**** EXTRACT ****

If people don’t like to do something, they simply won’t do it and find another way. Technology has given us the choice to help find these other ways easily. The culture of the world is again changing, much like the industrial revolution brought change to how people lived 250 years ago. Doesn’t mean we’re becoming lazy, it’s just a sign of progress. We can now prioritize the things in life we want to do and let other things with less priority to us get taken care of with just a few swipes on our phones. It’s the time-value of money translated into time-value of quality of life, people want convenience and are willing to pay for it. There are certain services within Citrix Cloud that can make your life as an engineer easier and I’d like to cover one of them today, NetScaler Management and Analytics Service (or NetScaler MA Service for short).

Making life easier

  • Transportation – If I’m traveling, I no longer need to park a car in some mass parking lot in the sun at the airport and get an expensive rental at my destination. Uber and Lyft has given people convenient on-demand rides.

****

## QUESTIONS TO ANSWER
A) In the excerpt on convenience, how long ago did the industrial revolution bring change to how people lived?
B) Reproduce the part of the excerpt on convenience that opens with the words containing "Making life easier" and closes with "convenient on-demand rides.".
C) Resume the excerpt on convenience after its last sentence, carrying it on in the same style.
The listing after the excerpt on convenience isn't needed here.

**** RECORDS PROVIDED ****

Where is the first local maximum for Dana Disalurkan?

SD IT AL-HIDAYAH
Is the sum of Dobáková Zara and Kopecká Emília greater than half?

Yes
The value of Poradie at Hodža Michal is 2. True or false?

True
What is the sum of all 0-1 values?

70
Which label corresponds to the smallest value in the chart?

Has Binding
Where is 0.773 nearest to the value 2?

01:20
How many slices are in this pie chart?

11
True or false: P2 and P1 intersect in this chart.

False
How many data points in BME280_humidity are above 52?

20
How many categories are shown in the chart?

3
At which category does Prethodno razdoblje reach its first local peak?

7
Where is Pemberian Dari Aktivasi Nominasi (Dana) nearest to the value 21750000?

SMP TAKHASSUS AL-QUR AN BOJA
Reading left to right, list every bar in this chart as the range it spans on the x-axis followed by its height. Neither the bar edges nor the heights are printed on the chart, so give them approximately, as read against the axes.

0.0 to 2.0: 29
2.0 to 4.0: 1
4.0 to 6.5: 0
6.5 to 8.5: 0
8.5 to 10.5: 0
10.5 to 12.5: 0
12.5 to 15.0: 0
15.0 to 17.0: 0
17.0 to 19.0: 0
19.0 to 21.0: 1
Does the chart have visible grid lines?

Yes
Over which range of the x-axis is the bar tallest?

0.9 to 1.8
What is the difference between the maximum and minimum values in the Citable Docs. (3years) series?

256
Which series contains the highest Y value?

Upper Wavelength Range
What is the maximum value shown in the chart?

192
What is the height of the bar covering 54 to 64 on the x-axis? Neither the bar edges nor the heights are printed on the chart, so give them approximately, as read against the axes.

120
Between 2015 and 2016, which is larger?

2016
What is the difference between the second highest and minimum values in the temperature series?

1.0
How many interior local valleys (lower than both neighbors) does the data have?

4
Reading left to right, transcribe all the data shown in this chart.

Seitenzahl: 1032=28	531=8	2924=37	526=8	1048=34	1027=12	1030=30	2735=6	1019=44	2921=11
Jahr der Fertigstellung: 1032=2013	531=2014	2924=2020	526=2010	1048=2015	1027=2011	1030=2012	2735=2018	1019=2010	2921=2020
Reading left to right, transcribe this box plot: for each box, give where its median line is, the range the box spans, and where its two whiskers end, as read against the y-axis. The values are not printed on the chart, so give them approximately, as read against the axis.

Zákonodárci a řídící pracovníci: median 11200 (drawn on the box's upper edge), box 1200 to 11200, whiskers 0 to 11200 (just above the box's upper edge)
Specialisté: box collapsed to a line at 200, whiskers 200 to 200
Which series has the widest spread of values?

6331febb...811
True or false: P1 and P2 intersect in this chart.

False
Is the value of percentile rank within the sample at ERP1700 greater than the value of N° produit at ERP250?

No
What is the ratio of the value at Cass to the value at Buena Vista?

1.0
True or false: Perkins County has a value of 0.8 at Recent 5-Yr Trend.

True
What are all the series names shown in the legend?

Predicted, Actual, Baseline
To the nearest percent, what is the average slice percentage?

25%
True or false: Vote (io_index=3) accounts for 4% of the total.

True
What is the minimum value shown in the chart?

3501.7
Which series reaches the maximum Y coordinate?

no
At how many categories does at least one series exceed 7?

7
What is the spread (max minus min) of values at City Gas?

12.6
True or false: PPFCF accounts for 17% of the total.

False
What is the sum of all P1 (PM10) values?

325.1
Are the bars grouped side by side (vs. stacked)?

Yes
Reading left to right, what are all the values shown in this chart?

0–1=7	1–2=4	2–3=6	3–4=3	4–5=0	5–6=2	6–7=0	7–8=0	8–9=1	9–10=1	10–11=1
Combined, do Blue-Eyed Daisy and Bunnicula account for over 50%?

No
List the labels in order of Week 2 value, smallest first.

****

## OUTPUTS IN ORDER
A) 250 years ago.

B)
Making life easier

  • Transportation – If I’m traveling, I no longer need to park a car in some mass parking lot in the sun at the airport and get an expensive rental at my destination. Uber and Lyft has given people convenient on-demand rides.

C)
  • Shopping – Amazon Prime gets you everything you can think of at your doorstep in 2 days. Prime Now can get you things in under an hour. I’ve forgotten things and ordered on Prime Now at the airport while boarding and it’s waiting for me at the destination before I even land.
  • Groceries – Groceries can be ordered online and picked up in the parking lot. Just pop your trunk and an attendant will place them in your vehicle. Some grocery stores even deliver right to your front door.
  • Food – DoorDash, Favor, and UberEATS can get you things from your favorite restaurants anywhere in town. Sit on your patio in your pajamas and enjoy your favorite meal as if the chef just cooked it up in your kitchen.
  • Cars – Cars can be negotiated and purchased online. Then delivered to your driveway straight from port. A technician can do an orientation right then and there in your driveway. Gone is the stress of a dealership visit and endless waiting on people to get around to you.
  • Work – And of course, you can work from anywhere on demand and often times around the more important things in your life, thanks to Citrix enabled workspaces.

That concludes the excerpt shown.